RECORDS FOR THIS TASK:
- - - - - - -

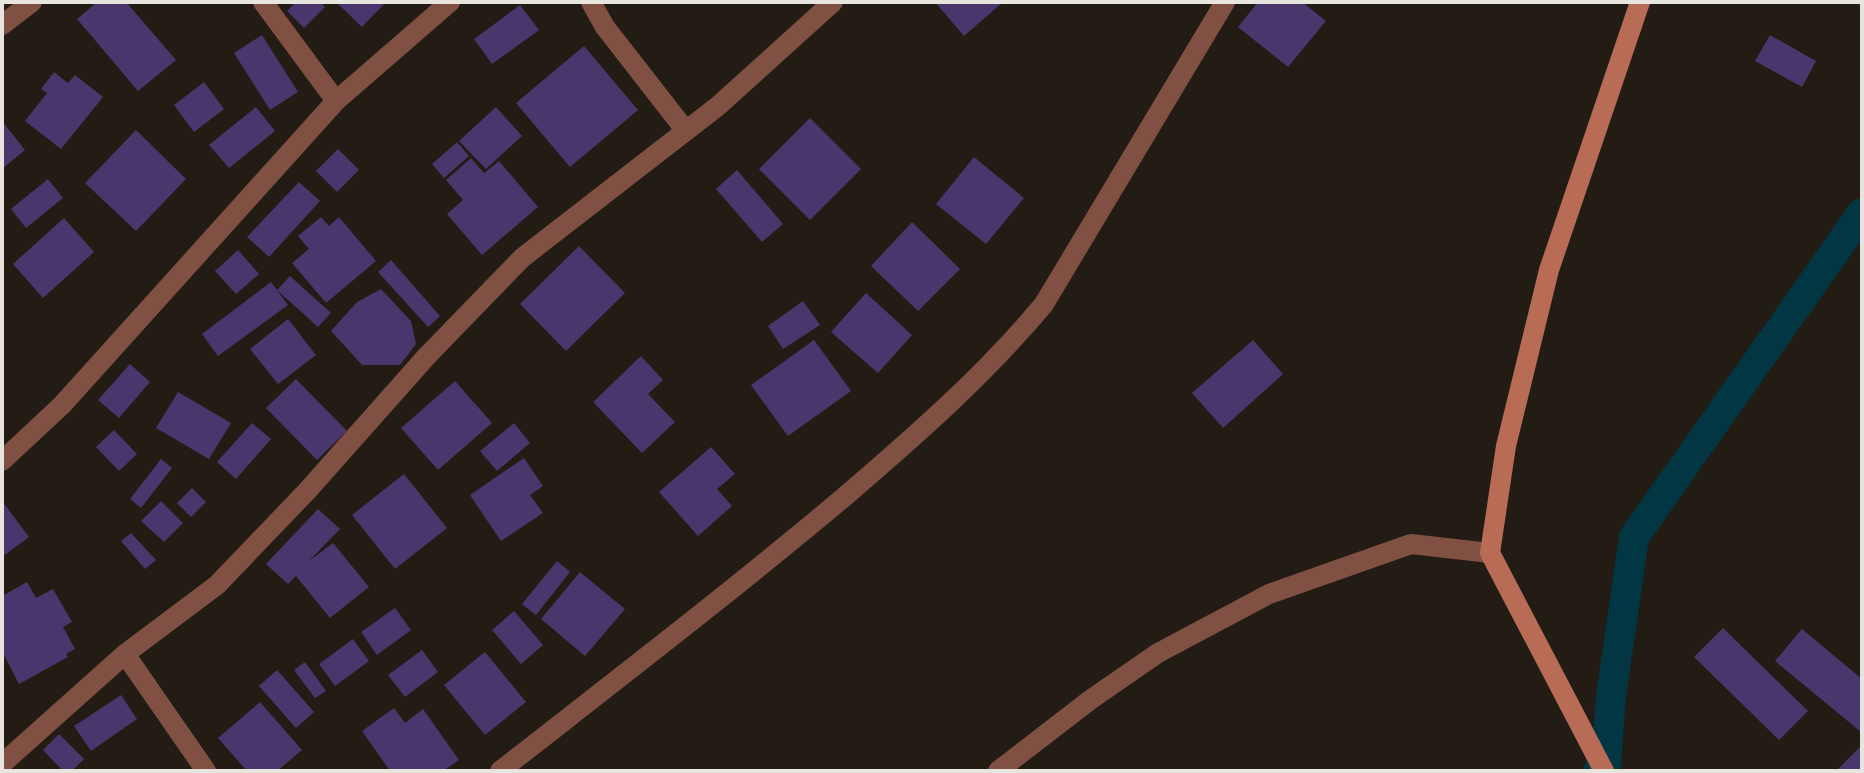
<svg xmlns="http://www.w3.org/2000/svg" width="1864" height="773" viewBox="0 0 1864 773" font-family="'Roboto Condensed',sans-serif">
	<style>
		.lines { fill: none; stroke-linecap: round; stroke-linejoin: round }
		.canal { stroke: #023642; stroke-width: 30 }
		.building { fill: #49366c }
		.street { stroke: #805043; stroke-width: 20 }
		.secondary { stroke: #b86c56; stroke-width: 20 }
	</style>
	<rect width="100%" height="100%" fill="#221c15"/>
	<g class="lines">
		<!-- canal -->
		<path class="canal" d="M1598,771L1606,765L1611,696L1634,537L1862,213"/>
	</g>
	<!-- building -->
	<path class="building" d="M97,2H126L176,60L138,91L77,19Z
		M296,2H320L325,7L304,28L287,11Z
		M336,2H386L362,27Z
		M935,2H1003L964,36Z
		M1258,2H1302L1326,21L1288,67L1238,27Z
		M520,5L539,30L492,64L474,39Z
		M262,35L298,92L270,110L234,53Z
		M1770,35L1816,61L1802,87L1755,61Z
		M584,46L638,110L570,167L516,103Z
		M54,72L68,83L75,75L103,97L61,149L25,121L47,93L41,89Z
		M204,82L224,109L194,132L174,105Z
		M256,107L275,131L229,168L209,145Z
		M496,107L522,136L486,169L459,141Z
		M810,118L861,169L810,220L759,169Z
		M2,121L25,150L2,169Z
		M136,130L186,179L136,231L85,183Z
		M457,142L469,156L444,178L432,164Z
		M338,149L359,170L337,192L316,171Z
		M974,157L1024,198L986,244L936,204Z
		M471,158L484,173L499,161L538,207L482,255L447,214L463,200L446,180Z
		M737,170L783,224L762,242L716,189Z
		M48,179L63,198L26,228L11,209Z
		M299,182L320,201L269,257L247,237Z
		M321,217L329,226L339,217L376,261L326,303L292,263L309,249L298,236Z
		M64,218L94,252L43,298L13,264Z
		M912,222L960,269L918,311L871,266Z
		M579,246L625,293L566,351L520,304Z
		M238,250L259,274L236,294L215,271Z
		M391,260L440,316L428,327L378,272Z
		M290,276L331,313L318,327L277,290Z
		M271,282L288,305L218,356L202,334Z
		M381,289L411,321L416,344L400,365H362L331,331L357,302Z
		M866,293L912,335L878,373L831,332Z
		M803,301L820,325L783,349L768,326Z
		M288,319L316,355L278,384L250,349Z
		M814,340L851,391L788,436L751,385Z
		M1253,340L1283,374L1223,428L1192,393Z
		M641,356L663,380L648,394L675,422L642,453L593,402Z
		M130,364L150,382L119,418L98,400Z
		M296,379L347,431L317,460L266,408Z
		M455,381L492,423L438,470L401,428Z
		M178,392L231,423L209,459L156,428Z
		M252,423L271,439L236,479L217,462Z
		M514,423L530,443L497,471L480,451Z
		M114,430L137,454L119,471L96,447Z
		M711,447L735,474L717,489L732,506L698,536L659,492Z
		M524,458L543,486L530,495L543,513L501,541L470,495Z
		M161,459L172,468L141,508L130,499Z
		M404,474L447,528L395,569L352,515Z
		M192,488L206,502L191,517L177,503Z
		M2,501L29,537L2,557Z
		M161,501L183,523L164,542L141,521Z
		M318,509L340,529L309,561L333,543L369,587L330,618L296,576L288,584L266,564Z
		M131,533L156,560L145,569L121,541Z
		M557,561L570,572L536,615L522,604Z
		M580,572L625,609L585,656L541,619Z
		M27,582L36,598L53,589L72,622L63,627L75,649L66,654L68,657L19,684L2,651V596Z
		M395,608L411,630L377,655L361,632Z
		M514,611L543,645L521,664L492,630Z
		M1723,628L1808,711L1779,740L1694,657Z
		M1802,629L1862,679L1861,732L1775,661Z
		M353,639L369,661L335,686L319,664Z
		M422,650L438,672L405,697L388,675Z
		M485,652L526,702L485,735L444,685Z
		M305,662L326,691L315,698L294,670Z
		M277,670L314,712L296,728L259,686Z
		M121,695L137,719L91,751L74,726Z
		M260,702L302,750L277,771H247L218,738Z
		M394,708L405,723L423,709L459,760L443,771H390L362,731Z
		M59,734L84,759L72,771H63L43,750Z
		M1862,745V771H1836Z"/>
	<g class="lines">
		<!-- street -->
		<path class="street" d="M263,2L336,101
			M591,2L605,27L686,131
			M2,25L32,2
			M2,461L62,405L336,101L450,2
			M125,654L206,771
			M2,764L125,654L217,585L308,490L426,357L522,258L718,106L833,2
			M500,771C615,681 731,592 843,498C914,437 984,376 1044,304L1225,2
			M998,771L1090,700L1158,653L1269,594L1411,544L1490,553"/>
		<!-- secondary -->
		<path class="secondary" d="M1604,771L1490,553L1506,446L1549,270L1640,2"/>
	</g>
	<!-- border -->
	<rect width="1864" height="773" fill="none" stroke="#e8e5df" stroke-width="8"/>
</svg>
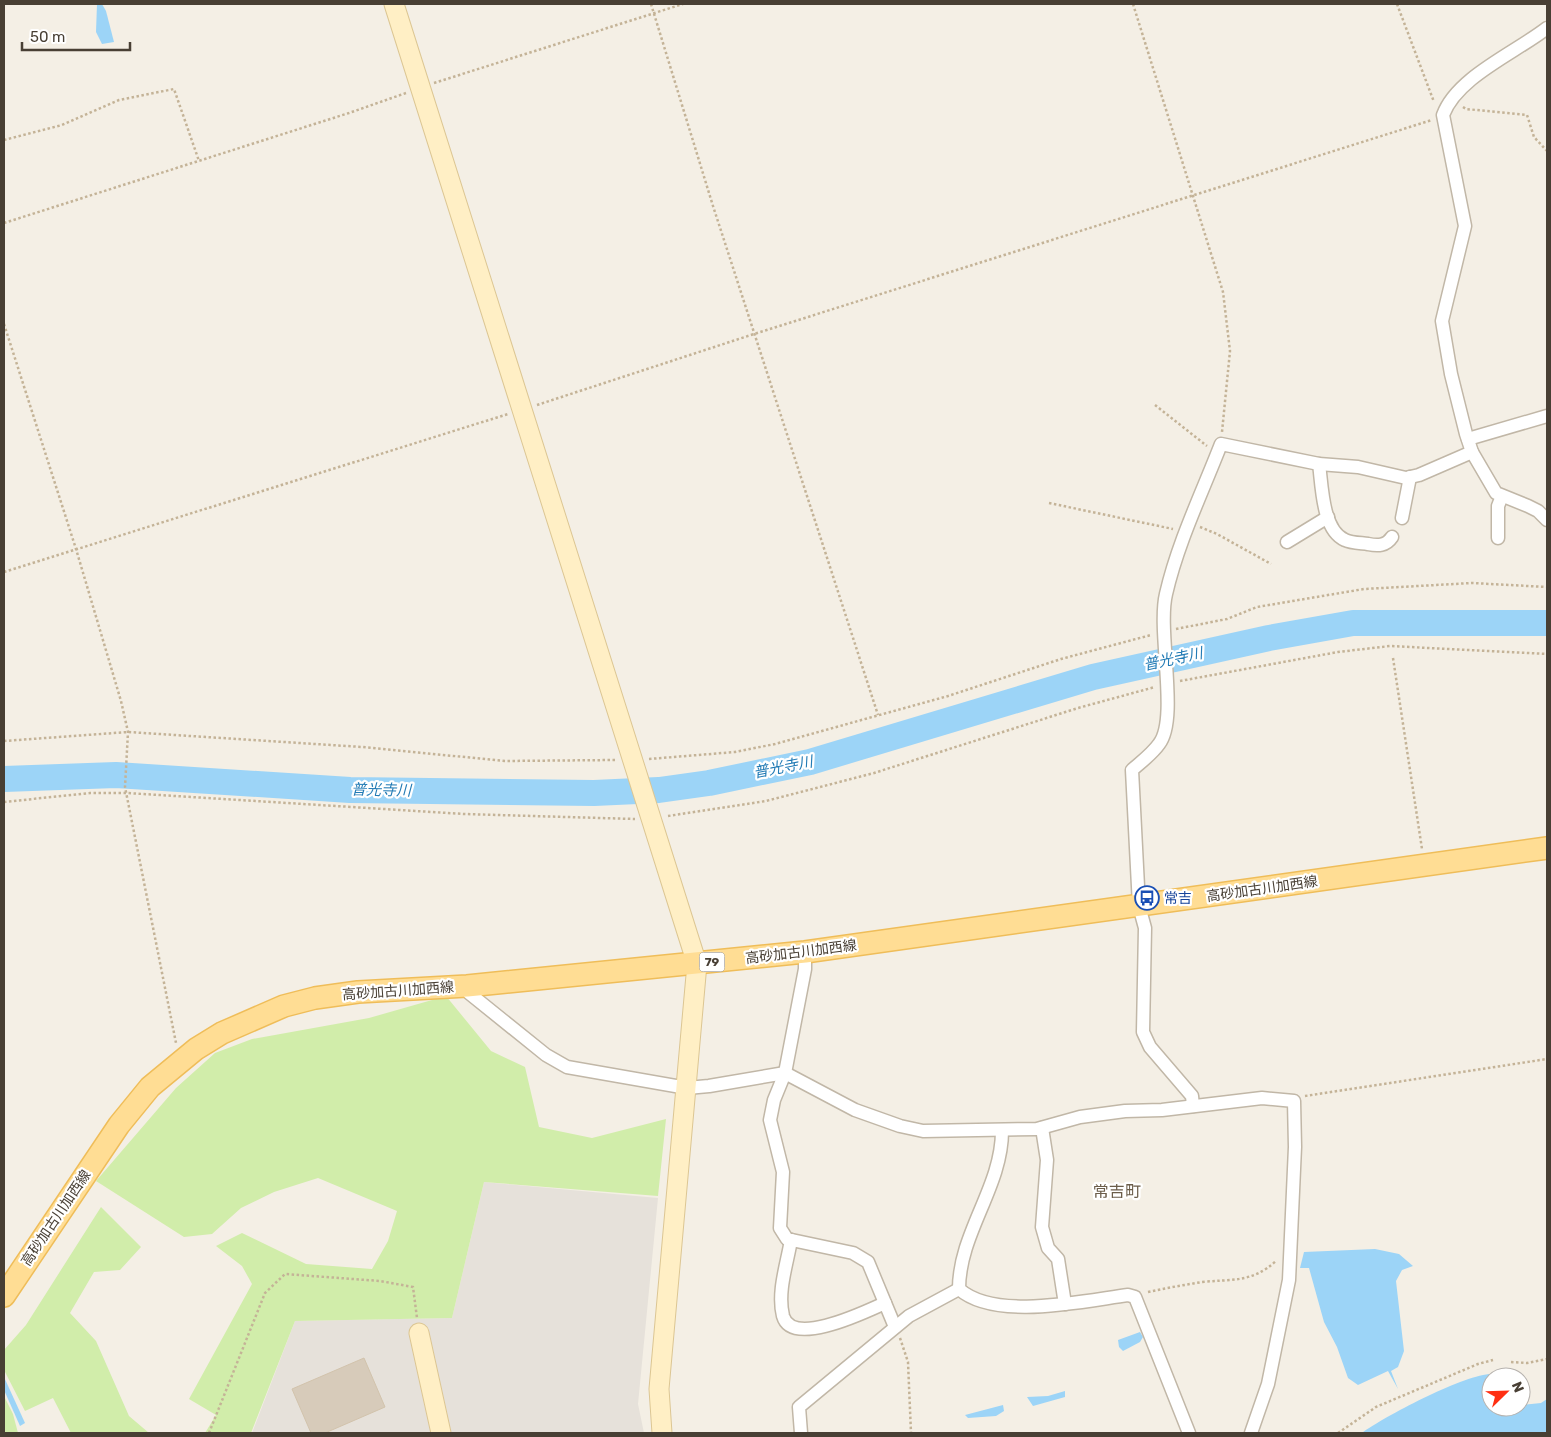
<svg xmlns="http://www.w3.org/2000/svg" width="1551" height="1437" viewBox="0 0 1551 1437" font-family="Rubik,'Noto Sans JP',sans-serif">
  <style>
    .industrial { fill: #e6e1da }
    .green { fill: #d1edaa }
    .water { fill: #9cd4f7 }
    .lines { fill: none; stroke-linecap: round; stroke-linejoin: round }
    .river { stroke: #9cd4f7; stroke-width: 26 }
    .building { fill: #d7cbba; stroke: #d2c3ac }
    .street-casing { stroke: #c1b7a7; stroke-width: 15 }
    .secondary-casing { stroke: #dcc693; stroke-width: 21 }
    .primary-casing { stroke: #efbd59; stroke-width: 24 }
    .path { stroke: #c4b397; stroke-width: 2.5; stroke-dasharray: 2.5 2.5; stroke-linecap: butt }
    .street { stroke: #fff; stroke-width: 12 }
    .secondary { stroke: #ffefc5; stroke-width: 19 }
    .primary { stroke: #ffdd94; stroke-width: 21 }
    .labels { text-anchor: middle; dominant-baseline: central; stroke-width: 4.5; stroke-linejoin: round; paint-order: stroke }
    .shield { fill: #fff; stroke: #7f7971; stroke-width: 1 }
    .shield-label { font-size: 12px; font-weight: bold; fill: #483f34 }
    .street-label { font-size: 14px; fill: #483f34; stroke: #fff }
    .transit-label { font-size: 14px; fill: #164399; stroke: #fff; text-anchor: start }
    .water-label { font-size: 15px; font-style: italic; fill: #227bb5; stroke: #fff }
    .quarter-label { font-size: 16px; fill: #6b5d4a; stroke: #fff }
  </style>
  <rect width="100%" height="100%" fill="#f4efe5"/>
  <!-- industrial -->
  <polygon class="industrial" points="484,1182 658,1198 638,1404 644,1433 252,1433 295,1321 452,1318"/>
  <!-- green -->
  <g class="green">
    <polygon points="446,996 491,1051 525,1067 539,1127 592,1138 666,1119 658,1196 484,1182 452,1318 295,1321 251,1433 205,1433 216,1415 189,1399 252,1284 242,1266 216,1246 242,1233 306,1264 372,1269 388,1241 397,1211 318,1178 274,1192 241,1208 212,1234 184,1237 96,1181 176,1088 215,1053 252,1039 369,1018"/>
    <polygon points="101,1207 141,1247 120,1270 94,1272 70,1313 96,1341 129,1416 149,1433 71,1433 53,1398 25,1411 4,1370 4,1350 26,1325"/>
    <polygon points="4,1396 13,1414 18,1433 4,1433"/>
  </g>
  <!-- water -->
  <g class="water">
    <polygon points="97,4 102,4 106,11 114,42 102,44 96,32"/>
    <polygon points="1375,1249 1399,1254 1413,1266 1402,1270 1396,1281 1404,1351 1398,1367 1391,1371 1398,1389 1388,1371 1358,1385 1348,1378 1337,1347 1324,1322 1309,1268 1300,1268 1304,1252"/>
    <polygon points="1140,1332 1143,1337 1140,1342 1123,1351 1119,1347 1118,1340"/>
    <path d="M1489,1374L1491,1383V1407H1521V1405L1541,1403L1547,1399V1433H1362C1385,1416 1460,1377 1489,1374Z"/>
    <polygon points="4,1377 25,1423 20,1426 4,1390"/>
    <polygon points="1065,1391 1065,1397 1033,1406 1027,1397 1048,1396"/>
    <polygon points="1003,1405 1004,1411 996,1416 968,1418 965,1415"/>
  </g>
  <g class="lines">
    <!-- river -->
    <polyline class="river" points="4,779 116,775 350,790 594,793 659,790 709,783 810,762 1093,677 1269,638 1353,623 1547,623"/>
  </g>
  <!-- building -->
  <polygon class="building" points="364,1358 385,1407 325,1433 311,1433 292,1389"/>
  <g class="lines">
    <!-- street casing -->
    <g class="street-casing">
      <g id="street">
        <path d="M1547,28C1515,53 1457,77 1443,115L1465,226L1442,321L1451,374L1466,434L1472,452L1496,493L1528,506L1538,511L1547,520"/>
        <polyline points="1468,439 1547,416"/>
        <path d="M1319,464C1322,485 1322,530 1345,540C1351,543 1361,543 1368,544C1378,546 1386,546 1392,537"/>
        <polyline points="1402,518 1410,477"/>
        <polyline points="1498,538 1498,506 1502,496"/>
        <polyline points="1287,542 1328,517"/>
        <polyline points="805,952 805,969 785,1073 774,1100 770,1120 783,1172 780,1228 787,1239 853,1253 868,1262 895,1327"/>
        <polyline points="467,986 469,993 546,1055 567,1067 687,1088 709,1086 785,1073 855,1110 900,1126 923,1131 1037,1129 1080,1117 1125,1111 1162,1110 1262,1098 1294,1101 1295,1147 1289,1280 1268,1384 1251,1433"/>
        <path d="M1193,1106L1192,1096L1150,1047L1143,1032L1145,928L1139,906L1132,770C1141,762 1152,754 1159,744C1179,719 1157,631 1166,594C1178,542 1202,493 1221,444L1319,464L1358,467L1406,478L1419,475L1472,452"/>
        <polyline points="1042,1128 1047,1160 1042,1227 1048,1248 1058,1259 1065,1304"/>
        <path d="M1002,1131C1002,1187 959,1233 959,1289C995,1321 1083,1301 1128,1295L1135,1297L1189,1433"/>
        <path d="M791,1240C787,1264 777,1292 783,1316C792,1348 867,1311 885,1303"/>
        <polyline points="801,1433 799,1407 909,1316 959,1289"/>
      </g>
    </g>
    <!-- secondary casing -->
    <g class="secondary-casing">
      <g id="secondary">
        <polyline points="394,4 697,964 659,1389 662,1433"/>
        <polyline points="419,1333 441,1433"/>
      </g>
    </g>
    <!-- primary casing -->
    <g class="primary-casing">
      <polyline id="primary" points="4,1296 119,1125 150,1087 196,1049 222,1033 284,1006 315,998 358,992 467,986 805,952 1547,848"/>
    </g>
    <!-- path -->
    <g class="path">
      <polyline points="651,4 713,206 878,715"/>
      <polyline points="1133,4 1223,292 1230,351 1222,432"/>
      <polyline points="1397,4 1434,102"/>
      <polyline points="434,83 683,4"/>
      <polyline points="1463,107 1466,109 1527,115 1534,137 1547,151"/>
      <polyline points="4,140 62,125 119,100 174,89 199,161"/>
      <polyline points="4,223 349,113 406,93"/>
      <polyline points="4,324 76,549 121,701 128,732 125,787 176,1043"/>
      <polyline points="537,405 754,334 1432,120"/>
      <polyline points="1155,405 1207,446"/>
      <polyline points="1049,503 1173,529"/>
      <polyline points="1200,527 1217,534 1271,564"/>
      <polyline points="4,572 508,414"/>
      <polyline points="1176,629 1227,619 1257,607 1364,589 1472,583 1547,587"/>
      <polyline points="1393,658 1422,849"/>
      <polyline points="1180,681 1338,652 1390,646 1547,654"/>
      <polyline points="4,741 128,732 362,747 505,761 616,760"/>
      <polyline points="649,759 735,752 775,744 948,696 1061,659 1151,635"/>
      <polyline points="4,802 90,793 127,793 464,814 635,819"/>
      <polyline points="668,816 766,801 874,773 1078,708 1155,687"/>
      <polyline points="1305,1096 1547,1059"/>
      <path d="M1148,1292C1166,1288 1184,1285 1202,1282C1231,1279 1252,1283 1276,1261"/>
      <polyline points="900,1338 908,1362 911,1433"/>
      <polyline points="1511,1362 1527,1363 1547,1359"/>
      <polyline points="209,1433 265,1293 285,1274 380,1281 413,1287 417,1318"/>
      <polyline points="1338,1433 1376,1407 1478,1364 1493,1360"/>
    </g>
    <!-- street -->
    <use href="#street" class="street"/>
    <!-- secondary -->
    <use href="#secondary" class="secondary"/>
    <!-- primary -->
    <use href="#primary" class="primary"/>
  </g>
  <!-- icons -->
  <defs>
    <g id="bus-ring" transform="scale(1.25)"><circle r="9.5" fill="#fff" stroke="#1a4fb4" stroke-width="1.5"/><path d="M-5-6H5V4H4V6H2V4H-2V6H-4V4H-5ZM-3.5-4V0h7V-4ZM-3.5 1.2v1.5H-2V1.2ZM2 1.2v1.5H3.5V1.2Z" fill="#1a4fb4"/></g>
  </defs>
  <g fill-rule="evenodd">
    <use href="#bus-ring" x="1147" y="898"/>
  </g>
  <g class="labels">
    <!-- shield labels -->
    <rect class="shield" x="699.5" y="952.5" width="25" height="19" rx="4"/>
    <g class="shield-label">
      <text x="712" y="962">79</text>
    </g>
    <!-- street labels -->
    <g class="street-label">
      <text transform="translate(1262 889) rotate(-8)">高砂加古川加西線</text>
      <text transform="translate(801 952) rotate(-7)">高砂加古川加西線</text>
      <text transform="translate(398 991) rotate(-4)">高砂加古川加西線</text>
      <text transform="translate(56 1218) rotate(-56)">高砂加古川加西線</text>
    </g>
    <!-- transit labels -->
    <g class="transit-label">
      <text x="1164" y="898">常吉</text>
    </g>
    <!-- water labels -->
    <g class="water-label">
      <text transform="translate(1173 659) rotate(-12)">普光寺川</text>
      <text transform="translate(783 767) rotate(-11)">普光寺川</text>
      <text transform="translate(381 790) rotate(1)">普光寺川</text>
    </g>
    <!-- quarter labels -->
    <g class="quarter-label">
      <text x="1117" y="1191">常吉町</text>
    </g>
  </g>
  <!-- border -->
  <rect width="1551" height="1437" fill="none" stroke="#483f34" stroke-width="10"/>
  <!-- north arrow -->
  <g transform="translate(1506 1392) rotate(67)"><circle r="24" fill="#ffffff" stroke="#b6b2ae"/>
  <path d="M0-4L9 19L0 12L-9 19Z" fill="#ff2f12"/>
  <text y="-8" font-size="14" font-weight="bold" text-anchor="middle" fill="#483f34">N</text>
  </g>
  <!-- scale -->
  <path d="M22 42v8h108v-8" fill="none" stroke="#483f34" stroke-width="2.5"/>
  <text x="30" y="42" font-size="15" fill="#483f34" stroke="#ffffff" stroke-width="4" paint-order="stroke">50 m</text>
</svg>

- - - - - - -

WORK TO COMPLETE:
Your task is to copy each line of the data above that holds "linecap".

EXERCISE RESULT:
		.lines { fill: none; stroke-linecap: round; stroke-linejoin: round }
    .lines { fill: none; stroke-linecap: round; stroke-linejoin: round }
    .path { stroke: #c4b397; stroke-width: 2.5; stroke-dasharray: 2.5 2.5; stroke-linecap: butt }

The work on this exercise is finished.